**Problem details**
Pull out of the data below the stretch of lines bounded by the one containing "left wrist: (102, 739)" and the one containing "left eye: (100, 119)", both bounds included, unchanged.
━━━━━ Material to process
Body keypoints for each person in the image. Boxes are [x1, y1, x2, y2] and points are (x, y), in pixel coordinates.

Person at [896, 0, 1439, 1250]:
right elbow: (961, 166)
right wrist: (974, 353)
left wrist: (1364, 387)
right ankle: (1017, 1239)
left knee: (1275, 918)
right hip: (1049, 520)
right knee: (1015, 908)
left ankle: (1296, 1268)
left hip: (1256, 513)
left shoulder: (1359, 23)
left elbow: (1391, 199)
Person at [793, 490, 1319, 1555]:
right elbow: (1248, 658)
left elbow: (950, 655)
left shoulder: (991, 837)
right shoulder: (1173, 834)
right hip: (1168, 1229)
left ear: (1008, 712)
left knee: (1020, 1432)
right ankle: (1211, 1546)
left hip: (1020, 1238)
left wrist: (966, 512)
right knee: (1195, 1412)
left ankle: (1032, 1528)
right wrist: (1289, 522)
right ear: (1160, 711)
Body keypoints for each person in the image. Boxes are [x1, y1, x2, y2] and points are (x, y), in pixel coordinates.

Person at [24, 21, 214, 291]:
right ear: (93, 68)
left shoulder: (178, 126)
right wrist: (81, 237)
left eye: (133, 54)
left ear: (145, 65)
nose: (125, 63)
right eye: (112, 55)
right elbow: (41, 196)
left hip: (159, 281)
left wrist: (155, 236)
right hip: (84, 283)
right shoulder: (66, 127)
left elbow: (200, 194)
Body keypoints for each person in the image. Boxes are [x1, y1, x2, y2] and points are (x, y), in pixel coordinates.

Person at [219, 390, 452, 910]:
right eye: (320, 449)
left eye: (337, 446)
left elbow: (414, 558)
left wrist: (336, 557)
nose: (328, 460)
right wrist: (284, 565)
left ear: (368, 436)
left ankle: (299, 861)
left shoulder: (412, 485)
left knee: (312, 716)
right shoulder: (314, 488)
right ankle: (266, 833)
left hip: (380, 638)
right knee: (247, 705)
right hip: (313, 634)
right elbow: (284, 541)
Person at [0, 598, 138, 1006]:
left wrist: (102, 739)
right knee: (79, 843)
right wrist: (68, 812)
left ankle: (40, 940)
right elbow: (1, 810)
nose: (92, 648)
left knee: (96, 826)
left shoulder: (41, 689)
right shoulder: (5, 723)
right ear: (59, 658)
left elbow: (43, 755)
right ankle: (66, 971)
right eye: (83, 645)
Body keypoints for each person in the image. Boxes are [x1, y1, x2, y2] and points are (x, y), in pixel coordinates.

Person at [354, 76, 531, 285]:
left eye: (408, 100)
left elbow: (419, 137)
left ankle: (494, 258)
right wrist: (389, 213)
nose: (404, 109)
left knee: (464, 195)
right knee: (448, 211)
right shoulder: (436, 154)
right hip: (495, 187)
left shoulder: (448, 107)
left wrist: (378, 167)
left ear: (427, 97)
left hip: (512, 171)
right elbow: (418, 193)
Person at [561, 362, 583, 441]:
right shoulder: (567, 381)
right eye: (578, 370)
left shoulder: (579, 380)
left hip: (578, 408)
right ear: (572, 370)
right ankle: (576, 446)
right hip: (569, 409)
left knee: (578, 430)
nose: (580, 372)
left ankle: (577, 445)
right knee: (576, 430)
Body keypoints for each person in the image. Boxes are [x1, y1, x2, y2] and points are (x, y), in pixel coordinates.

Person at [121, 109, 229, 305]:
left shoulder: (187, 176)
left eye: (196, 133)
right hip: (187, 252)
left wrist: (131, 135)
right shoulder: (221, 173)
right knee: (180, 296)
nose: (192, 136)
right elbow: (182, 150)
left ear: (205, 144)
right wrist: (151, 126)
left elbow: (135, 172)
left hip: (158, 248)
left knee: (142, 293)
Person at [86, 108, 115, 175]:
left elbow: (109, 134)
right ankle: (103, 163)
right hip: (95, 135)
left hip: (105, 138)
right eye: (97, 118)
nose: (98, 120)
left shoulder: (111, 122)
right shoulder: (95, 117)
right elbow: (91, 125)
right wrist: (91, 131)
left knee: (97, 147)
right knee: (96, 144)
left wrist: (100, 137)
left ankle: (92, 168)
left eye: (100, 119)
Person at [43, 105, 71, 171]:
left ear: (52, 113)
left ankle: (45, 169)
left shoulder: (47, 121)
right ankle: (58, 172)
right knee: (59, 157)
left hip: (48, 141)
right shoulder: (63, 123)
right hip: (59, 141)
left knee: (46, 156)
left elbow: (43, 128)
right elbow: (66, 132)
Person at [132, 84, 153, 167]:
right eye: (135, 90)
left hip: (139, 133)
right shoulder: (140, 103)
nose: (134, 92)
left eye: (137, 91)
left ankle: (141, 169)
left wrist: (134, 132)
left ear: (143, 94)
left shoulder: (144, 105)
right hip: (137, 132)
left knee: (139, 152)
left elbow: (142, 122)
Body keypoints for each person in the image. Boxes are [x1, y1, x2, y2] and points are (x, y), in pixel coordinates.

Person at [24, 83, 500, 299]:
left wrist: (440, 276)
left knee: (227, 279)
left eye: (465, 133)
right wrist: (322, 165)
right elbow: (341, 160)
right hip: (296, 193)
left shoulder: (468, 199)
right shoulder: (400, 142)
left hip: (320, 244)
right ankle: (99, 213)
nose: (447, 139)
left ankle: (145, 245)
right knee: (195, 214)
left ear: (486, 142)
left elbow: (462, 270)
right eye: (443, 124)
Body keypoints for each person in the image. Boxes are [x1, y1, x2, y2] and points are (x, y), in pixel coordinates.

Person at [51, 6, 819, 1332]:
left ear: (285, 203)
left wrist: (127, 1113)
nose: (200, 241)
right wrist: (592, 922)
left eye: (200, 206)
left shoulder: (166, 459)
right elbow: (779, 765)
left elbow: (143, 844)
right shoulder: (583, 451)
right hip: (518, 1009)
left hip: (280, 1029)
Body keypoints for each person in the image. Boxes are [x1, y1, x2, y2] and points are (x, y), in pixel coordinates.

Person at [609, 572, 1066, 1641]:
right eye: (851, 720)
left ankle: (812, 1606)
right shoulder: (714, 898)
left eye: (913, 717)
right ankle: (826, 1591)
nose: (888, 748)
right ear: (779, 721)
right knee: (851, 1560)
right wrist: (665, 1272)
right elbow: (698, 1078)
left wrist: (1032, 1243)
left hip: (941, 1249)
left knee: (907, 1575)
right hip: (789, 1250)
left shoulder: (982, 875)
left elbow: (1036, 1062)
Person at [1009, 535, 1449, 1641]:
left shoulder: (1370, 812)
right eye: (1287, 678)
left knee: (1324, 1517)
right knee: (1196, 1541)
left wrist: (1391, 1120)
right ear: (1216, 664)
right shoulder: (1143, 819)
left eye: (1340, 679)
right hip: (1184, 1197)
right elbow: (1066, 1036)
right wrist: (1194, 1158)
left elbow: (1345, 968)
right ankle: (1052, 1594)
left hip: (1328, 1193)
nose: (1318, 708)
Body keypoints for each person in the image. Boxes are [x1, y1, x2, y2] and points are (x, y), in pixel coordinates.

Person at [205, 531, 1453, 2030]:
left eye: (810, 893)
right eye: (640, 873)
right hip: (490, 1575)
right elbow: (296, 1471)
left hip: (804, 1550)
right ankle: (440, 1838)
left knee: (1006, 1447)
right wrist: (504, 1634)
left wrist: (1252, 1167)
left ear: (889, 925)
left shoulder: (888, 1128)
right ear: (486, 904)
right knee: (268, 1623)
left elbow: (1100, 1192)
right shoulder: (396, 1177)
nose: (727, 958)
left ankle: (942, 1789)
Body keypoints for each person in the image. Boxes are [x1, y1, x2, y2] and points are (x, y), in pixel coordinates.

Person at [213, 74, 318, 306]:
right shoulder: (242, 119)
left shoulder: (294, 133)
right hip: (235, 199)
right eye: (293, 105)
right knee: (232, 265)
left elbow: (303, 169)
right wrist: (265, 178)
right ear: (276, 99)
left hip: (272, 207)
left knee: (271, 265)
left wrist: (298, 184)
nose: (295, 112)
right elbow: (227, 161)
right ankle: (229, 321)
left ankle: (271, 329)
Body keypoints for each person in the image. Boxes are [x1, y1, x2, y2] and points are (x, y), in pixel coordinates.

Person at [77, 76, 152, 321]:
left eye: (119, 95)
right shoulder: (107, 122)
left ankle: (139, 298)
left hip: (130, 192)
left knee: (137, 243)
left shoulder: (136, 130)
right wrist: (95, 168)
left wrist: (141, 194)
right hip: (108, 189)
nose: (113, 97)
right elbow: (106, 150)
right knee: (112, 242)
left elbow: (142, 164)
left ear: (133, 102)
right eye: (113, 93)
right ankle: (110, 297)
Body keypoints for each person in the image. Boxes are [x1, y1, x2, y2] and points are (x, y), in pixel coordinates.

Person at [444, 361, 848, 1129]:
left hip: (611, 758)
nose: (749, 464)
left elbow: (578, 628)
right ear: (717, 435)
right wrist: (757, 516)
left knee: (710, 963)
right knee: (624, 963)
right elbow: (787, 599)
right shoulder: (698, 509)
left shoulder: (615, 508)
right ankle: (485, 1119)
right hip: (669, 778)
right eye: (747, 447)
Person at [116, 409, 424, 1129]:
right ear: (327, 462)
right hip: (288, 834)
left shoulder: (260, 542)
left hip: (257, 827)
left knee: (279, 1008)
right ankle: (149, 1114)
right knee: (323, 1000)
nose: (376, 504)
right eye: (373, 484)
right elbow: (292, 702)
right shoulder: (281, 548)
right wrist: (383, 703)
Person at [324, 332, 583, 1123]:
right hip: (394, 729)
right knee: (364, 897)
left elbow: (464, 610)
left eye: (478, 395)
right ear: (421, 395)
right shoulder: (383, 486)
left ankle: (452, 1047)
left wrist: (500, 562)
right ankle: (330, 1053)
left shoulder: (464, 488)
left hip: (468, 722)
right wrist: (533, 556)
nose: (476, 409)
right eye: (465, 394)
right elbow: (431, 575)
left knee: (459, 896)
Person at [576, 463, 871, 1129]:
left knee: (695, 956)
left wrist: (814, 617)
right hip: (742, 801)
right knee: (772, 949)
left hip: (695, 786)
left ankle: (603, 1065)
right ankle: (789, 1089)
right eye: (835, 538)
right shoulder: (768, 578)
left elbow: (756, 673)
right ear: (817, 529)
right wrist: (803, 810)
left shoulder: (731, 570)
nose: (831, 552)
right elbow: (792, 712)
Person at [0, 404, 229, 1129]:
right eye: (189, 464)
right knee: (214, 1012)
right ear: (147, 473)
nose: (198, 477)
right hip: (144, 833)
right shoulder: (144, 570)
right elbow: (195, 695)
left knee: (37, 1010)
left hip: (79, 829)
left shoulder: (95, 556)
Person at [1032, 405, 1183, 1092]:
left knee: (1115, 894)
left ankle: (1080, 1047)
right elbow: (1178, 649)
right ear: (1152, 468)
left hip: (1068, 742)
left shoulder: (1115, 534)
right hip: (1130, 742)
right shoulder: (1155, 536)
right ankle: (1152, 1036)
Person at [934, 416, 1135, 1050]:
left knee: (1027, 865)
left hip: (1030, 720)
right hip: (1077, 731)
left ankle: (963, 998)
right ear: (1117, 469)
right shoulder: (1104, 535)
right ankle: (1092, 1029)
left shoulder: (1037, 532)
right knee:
━━━━━━━━━━
**The completed task**
left wrist: (102, 739)
right knee: (79, 843)
right wrist: (68, 812)
left ankle: (40, 940)
right elbow: (1, 810)
nose: (92, 648)
left knee: (96, 826)
left shoulder: (41, 689)
right shoulder: (5, 723)
right ear: (59, 658)
left elbow: (43, 755)
right ankle: (66, 971)
right eye: (83, 645)
Body keypoints for each person in the image. Boxes are [x1, y1, x2, y2] and points are (x, y), in pixel coordinates.

Person at [354, 76, 531, 285]:
left eye: (408, 100)
left elbow: (419, 137)
left ankle: (494, 258)
right wrist: (389, 213)
nose: (404, 109)
left knee: (464, 195)
right knee: (448, 211)
right shoulder: (436, 154)
right hip: (495, 187)
left shoulder: (448, 107)
left wrist: (378, 167)
left ear: (427, 97)
left hip: (512, 171)
right elbow: (418, 193)
Person at [561, 362, 583, 441]:
right shoulder: (567, 381)
right eye: (578, 370)
left shoulder: (579, 380)
left hip: (578, 408)
right ear: (572, 370)
right ankle: (576, 446)
right hip: (569, 409)
left knee: (578, 430)
nose: (580, 372)
left ankle: (577, 445)
right knee: (576, 430)
Body keypoints for each person in the image. Boxes are [x1, y1, x2, y2] and points are (x, y), in pixel coordinates.

Person at [121, 109, 229, 305]:
left shoulder: (187, 176)
left eye: (196, 133)
right hip: (187, 252)
left wrist: (131, 135)
right shoulder: (221, 173)
right knee: (180, 296)
nose: (192, 136)
right elbow: (182, 150)
left ear: (205, 144)
right wrist: (151, 126)
left elbow: (135, 172)
left hip: (158, 248)
left knee: (142, 293)
Person at [86, 108, 115, 175]:
left elbow: (109, 134)
right ankle: (103, 163)
right hip: (95, 135)
left hip: (105, 138)
right eye: (97, 118)
nose: (98, 120)
left shoulder: (111, 122)
right shoulder: (95, 117)
right elbow: (91, 125)
right wrist: (91, 131)
left knee: (97, 147)
right knee: (96, 144)
left wrist: (100, 137)
left ankle: (92, 168)
left eye: (100, 119)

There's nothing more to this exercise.